Être humain est une tâche, un devoir lequel se remplit dans la réciprocité. Il faut que nous parions les uns sur les autres et que nous ayons confiance les uns dans les autres pour s’améliorer les uns par les autres, les uns aux miroirs des autres. C’est cette foi en l’autre qui rend possible la solidarité et qui donne sens à l’existence humaine. C’est en interrogeant mon rapport à autrui que je prends conscience de la dimension éthique de toute existence humaine.
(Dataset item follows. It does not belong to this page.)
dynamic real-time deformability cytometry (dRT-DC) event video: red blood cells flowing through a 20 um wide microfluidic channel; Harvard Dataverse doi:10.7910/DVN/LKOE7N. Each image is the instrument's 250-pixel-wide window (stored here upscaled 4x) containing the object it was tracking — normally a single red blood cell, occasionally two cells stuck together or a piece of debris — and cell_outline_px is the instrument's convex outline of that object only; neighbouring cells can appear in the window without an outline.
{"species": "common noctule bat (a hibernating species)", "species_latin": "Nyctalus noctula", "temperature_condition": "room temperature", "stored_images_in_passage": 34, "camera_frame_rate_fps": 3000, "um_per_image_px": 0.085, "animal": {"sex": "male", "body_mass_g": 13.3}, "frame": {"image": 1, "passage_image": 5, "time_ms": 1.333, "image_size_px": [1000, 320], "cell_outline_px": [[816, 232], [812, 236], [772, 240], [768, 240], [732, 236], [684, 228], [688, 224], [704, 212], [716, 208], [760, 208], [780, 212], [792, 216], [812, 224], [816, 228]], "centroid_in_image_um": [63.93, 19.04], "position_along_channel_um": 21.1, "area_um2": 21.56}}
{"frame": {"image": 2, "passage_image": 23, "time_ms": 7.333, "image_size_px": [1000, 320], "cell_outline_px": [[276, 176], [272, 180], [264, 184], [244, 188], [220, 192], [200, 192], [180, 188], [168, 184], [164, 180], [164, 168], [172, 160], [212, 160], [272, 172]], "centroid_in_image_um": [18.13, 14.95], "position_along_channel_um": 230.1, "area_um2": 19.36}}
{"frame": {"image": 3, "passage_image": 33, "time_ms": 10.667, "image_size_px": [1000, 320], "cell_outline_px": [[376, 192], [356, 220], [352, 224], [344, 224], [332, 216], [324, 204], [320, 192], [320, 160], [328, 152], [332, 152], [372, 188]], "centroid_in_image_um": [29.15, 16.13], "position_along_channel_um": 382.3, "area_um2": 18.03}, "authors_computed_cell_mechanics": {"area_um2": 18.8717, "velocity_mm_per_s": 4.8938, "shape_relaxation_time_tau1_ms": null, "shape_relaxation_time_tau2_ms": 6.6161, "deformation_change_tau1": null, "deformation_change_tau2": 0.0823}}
C’est ce questionnement qui a conduit un philosophe comme Emmanuel Lévinas* à penser qu’autrui vaut plus que moi, qu’il est plus que mon alter ego, qu’il passe avant moi …

Pour rafraichir votre mémoire, Monsieur le Président,

Mandela, devenu président, a opté pour la construction d’une nouvelle Afrique du sud arc-en-ciel, il a mis en avant une exigence éthique basée sur les différences sans esprit de vengeance, dans le respect, la compréhension et l’ouverture d’esprit. Il s’est voulu un homme de rassemblement et de dialogue entre tous les citoyens qui partagent le même idéal, les mêmes valeurs de paix et d’amour. Il a rejeté les amalgames et la superficialité des discours et marquer avec vigueur son refus de la logique de confrontation entre les noirs et les blancs. Il n’a pas voulu d’un ethno-nationalisme noir qui aurait signifié une vengeance contre les afrikaners.

Monsieur le Président, ce qui se passe actuellement en France, à priori une affaire purement franco française, nous intéressent au plus haut niveau et impliquent particulièrement tout le Maghreb.  Hamouda Ben Slama* l’a bien souligné dans une tribune, « (…) Il y a une telle communauté de liens et d’intérêts entre la France et son environnement régional qui est en jeu et en danger et que l’approche ne devrait pas se limiter à ne prendre en considération que le seul argument de l’affaire intérieure française qui ne souffrait d’aucune ingérence ! »

Pour vous rafraichir votre mémoire, Monsieur le Président,

la devise française, liberté, égalité, fraternité est devenue également la devise des nations colonisées qui ont mené la guerre de décolonisation au nom des mêmes lumières dont la France en particulier a omis de les importer au reste de l’humanité. Ces pays ont combattu le colonialisme au nom des lumières. Au nom de la devise française que des centaines de milliers Nord-Africains, choyés durant cette période et entourés de toutes les sollicitations, ont courageusement combattu pendant la 2ème guerre mondiale l’occupant allemand pour libérer la France.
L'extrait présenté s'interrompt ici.